PAGE EXCERPT:
>>
Check out any commission, regulator, PSU board, tribunal or committee, most are headed and manned by IAS officers, serving or retired. And of course, they control the levers of power in government, both at the Centre and in the states, running circles around their political bosses, the way Sir Humphrey Appleby did in the famous BBC TV serial Yes, Minister.
While the IAS is a tightly closed group, it has its cliques, built around different poles. There is the batch bond, the cadre empathy and the parochial interest. Sometimes they work at cross purposes, sometimes they overlap. Remember the era when the "Mallu brigade" dominated in Delhi? That was the time when two powerful officers from Kerala, M K Narayanan as national security advisor and T K A Nair as principal secretary to Prime Minister Manmohan Singh, pulled strings sitting in South Block. The hallmark of their tenure was that every important post in government went to a fellow Keralite. At one point, the foreign secretary, the chief vigilance commissioner, the secretary to the President of India and several secretaries to the Government of India were all Malyalis. Or they belonged to the Kerala cadre, like Vinod Rai, who as CAG has ironically proved to be a thorn in the flesh for the government.
<<
ENTRIES PROVIDED:
>>
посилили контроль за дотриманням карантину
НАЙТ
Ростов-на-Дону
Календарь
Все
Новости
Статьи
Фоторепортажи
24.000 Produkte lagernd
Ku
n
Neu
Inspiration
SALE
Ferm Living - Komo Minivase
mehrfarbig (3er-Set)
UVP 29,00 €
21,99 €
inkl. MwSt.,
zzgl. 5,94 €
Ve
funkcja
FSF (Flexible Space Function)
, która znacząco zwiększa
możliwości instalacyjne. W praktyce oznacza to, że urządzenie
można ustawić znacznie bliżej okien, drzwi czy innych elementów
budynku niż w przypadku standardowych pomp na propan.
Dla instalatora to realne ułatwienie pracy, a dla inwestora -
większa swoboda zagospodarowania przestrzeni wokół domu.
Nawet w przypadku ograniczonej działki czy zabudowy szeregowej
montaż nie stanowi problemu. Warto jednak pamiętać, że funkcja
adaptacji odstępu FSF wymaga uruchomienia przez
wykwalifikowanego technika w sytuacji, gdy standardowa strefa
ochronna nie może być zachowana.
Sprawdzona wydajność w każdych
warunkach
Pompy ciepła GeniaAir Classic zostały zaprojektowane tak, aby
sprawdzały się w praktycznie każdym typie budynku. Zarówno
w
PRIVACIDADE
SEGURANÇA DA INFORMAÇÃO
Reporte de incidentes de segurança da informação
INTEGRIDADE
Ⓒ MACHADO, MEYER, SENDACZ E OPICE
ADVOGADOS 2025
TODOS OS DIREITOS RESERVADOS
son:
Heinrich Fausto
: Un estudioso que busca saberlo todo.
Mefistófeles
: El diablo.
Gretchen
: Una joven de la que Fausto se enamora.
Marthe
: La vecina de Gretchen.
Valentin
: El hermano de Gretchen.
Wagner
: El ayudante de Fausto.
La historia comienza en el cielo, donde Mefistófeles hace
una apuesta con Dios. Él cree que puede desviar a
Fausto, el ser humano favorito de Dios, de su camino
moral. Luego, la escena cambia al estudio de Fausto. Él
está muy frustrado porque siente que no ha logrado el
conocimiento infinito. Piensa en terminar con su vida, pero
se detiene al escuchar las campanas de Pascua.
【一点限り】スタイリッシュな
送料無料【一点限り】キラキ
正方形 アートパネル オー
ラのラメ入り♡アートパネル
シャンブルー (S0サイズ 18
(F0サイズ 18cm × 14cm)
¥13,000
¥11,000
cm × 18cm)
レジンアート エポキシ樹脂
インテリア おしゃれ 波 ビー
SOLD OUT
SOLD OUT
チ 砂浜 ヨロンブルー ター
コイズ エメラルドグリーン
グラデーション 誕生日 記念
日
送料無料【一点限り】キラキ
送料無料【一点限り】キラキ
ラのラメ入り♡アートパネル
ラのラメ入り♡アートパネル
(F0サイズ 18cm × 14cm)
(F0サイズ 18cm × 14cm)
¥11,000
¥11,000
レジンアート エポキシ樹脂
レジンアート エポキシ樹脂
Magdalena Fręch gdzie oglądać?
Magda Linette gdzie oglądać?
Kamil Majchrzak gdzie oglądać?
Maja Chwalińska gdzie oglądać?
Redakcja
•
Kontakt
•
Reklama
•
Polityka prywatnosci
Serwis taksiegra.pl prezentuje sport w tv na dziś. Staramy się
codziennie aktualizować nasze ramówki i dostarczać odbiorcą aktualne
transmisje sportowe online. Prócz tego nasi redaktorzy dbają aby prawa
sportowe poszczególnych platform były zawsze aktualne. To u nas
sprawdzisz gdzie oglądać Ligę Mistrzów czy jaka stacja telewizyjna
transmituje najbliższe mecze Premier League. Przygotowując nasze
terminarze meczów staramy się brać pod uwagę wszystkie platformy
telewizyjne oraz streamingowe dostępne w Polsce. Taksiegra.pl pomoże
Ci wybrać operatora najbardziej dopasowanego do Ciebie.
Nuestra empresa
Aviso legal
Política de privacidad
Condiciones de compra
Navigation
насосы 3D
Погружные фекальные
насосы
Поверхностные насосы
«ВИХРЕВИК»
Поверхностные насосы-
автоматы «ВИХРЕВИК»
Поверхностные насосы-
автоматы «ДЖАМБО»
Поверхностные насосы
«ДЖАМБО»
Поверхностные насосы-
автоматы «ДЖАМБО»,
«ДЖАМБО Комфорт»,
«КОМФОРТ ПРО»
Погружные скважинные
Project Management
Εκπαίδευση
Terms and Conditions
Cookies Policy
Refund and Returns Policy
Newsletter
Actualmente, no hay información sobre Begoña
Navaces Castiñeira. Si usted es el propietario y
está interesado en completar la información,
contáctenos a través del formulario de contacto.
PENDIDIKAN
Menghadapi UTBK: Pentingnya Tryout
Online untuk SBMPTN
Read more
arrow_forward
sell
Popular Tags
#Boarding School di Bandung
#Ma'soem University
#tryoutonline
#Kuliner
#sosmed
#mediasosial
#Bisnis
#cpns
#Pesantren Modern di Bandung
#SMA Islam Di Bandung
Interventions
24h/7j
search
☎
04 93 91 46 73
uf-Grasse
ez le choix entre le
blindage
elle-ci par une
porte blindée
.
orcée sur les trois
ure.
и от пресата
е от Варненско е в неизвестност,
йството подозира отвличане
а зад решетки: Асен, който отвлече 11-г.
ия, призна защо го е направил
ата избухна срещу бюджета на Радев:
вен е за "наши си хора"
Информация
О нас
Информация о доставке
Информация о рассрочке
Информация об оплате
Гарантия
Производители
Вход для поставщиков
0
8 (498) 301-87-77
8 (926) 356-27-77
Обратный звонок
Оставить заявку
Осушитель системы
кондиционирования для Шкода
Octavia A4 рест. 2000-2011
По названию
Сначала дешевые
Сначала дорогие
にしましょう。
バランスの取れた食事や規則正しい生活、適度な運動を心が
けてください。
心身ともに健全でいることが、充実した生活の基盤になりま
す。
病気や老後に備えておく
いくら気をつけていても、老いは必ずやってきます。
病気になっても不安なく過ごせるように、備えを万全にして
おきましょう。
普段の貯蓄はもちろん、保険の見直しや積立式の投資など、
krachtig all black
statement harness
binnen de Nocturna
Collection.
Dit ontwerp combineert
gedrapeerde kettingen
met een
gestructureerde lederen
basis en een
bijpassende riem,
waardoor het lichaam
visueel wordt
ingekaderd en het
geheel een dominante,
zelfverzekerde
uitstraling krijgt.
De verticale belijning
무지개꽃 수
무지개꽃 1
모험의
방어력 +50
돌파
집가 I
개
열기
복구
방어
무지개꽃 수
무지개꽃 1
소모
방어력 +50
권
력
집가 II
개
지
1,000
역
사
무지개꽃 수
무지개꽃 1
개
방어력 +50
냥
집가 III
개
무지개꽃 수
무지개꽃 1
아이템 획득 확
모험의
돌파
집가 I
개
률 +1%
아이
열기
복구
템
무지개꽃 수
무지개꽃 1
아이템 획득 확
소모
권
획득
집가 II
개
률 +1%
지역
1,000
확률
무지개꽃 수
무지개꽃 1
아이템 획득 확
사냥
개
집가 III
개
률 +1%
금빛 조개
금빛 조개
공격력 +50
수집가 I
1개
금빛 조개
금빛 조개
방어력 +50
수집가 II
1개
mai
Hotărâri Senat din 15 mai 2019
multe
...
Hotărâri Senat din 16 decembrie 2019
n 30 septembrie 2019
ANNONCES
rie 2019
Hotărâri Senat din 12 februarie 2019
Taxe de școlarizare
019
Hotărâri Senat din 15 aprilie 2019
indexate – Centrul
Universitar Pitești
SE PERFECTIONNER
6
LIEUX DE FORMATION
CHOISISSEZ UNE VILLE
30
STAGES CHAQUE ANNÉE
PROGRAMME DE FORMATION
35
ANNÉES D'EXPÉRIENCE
<<
EXERCISE REQUIREMENTS:
**1.** In the passage on IAS officers, who was national security advisor during the "Mallu brigade" era?
**2.** Using the passage on IAS officers, say yes or no to each statement and quote the deciding words: (a) The IAS has no cliques. (b) T K A Nair served as principal secretary to Prime Minister Manmohan Singh. (c) Vinod Rai belonged to the Kerala cadre.
**3.** Write out the passage on IAS officers again, starting with "Check out any" and going on through "serial Yes, Minister.", swapping "levers of power" for "machinery of power".

SOLUTIONS FOR EACH TASK:
**1.** M K Narayanan

**2.**
(a) No: "While the IAS is a tightly closed group, it has its cliques, built around different poles."
(b) Yes: "T K A Nair as principal secretary to Prime Minister Manmohan Singh"
(c) Yes: "Or they belonged to the Kerala cadre, like Vinod Rai"

**3.**
Check out any commission, regulator, PSU board, tribunal or committee, most are headed and manned by IAS officers, serving or retired. And of course, they control the machinery of power in government, both at the Centre and in the states, running circles around their political bosses, the way Sir Humphrey Appleby did in the famous BBC TV serial Yes, Minister.